Researchers sought to understand the strategies that clinical and administrative staff at primary care practices use to manage challenges faced by the primary care workforce under strain by an ongoing state of emergency due to the COVID-19 pandemic. Understanding the impact of the pandemic on healthcare providers could potentially allow healthcare organizations to support workforce well-being, prevent burnout and sustain the quality of patient care.

Researchers conducted short, semi-structured, qualitative interviews among 33 staff members from eight practices within a single healthcare system. Participants said that they had to adapt every aspect of primary care service delivery for COVID-19 — such as patient scheduling, switching to telehealth visits and increased sanitation responsibilities — which significantly increased their job demands. New skill development opportunities and sense of purpose during this period increased a sense of pride in some staff members, and most teams reported greater support and patience within their practices. Participants also learned to reframe their responsibilities as a necessity during the pandemic. Management support also helped. However, as the pandemic has continued, staff reported that they experienced more feelings of burnout.

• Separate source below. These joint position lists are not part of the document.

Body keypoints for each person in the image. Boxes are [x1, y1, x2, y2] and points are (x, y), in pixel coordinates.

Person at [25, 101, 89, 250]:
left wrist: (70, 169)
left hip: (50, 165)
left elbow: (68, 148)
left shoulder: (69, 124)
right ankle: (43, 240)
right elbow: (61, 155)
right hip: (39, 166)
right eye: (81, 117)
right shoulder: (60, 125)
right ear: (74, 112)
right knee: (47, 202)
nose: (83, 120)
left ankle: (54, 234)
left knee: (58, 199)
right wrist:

Participants’ perceptions of the pandemic’s effect on their jobs, demands of those jobs, sense of control over their responsibilities and support they received are factors other healthcare system officials can examine to improve staff engagement and wellness.

Reference: Kelly E, et al. Burnout and Commitment to Primary Care: Lessons From the Early Impacts of COVID-19 on the Workplace Stress of Primary Care Practice Teams. Ann Fam Medicine. 2022.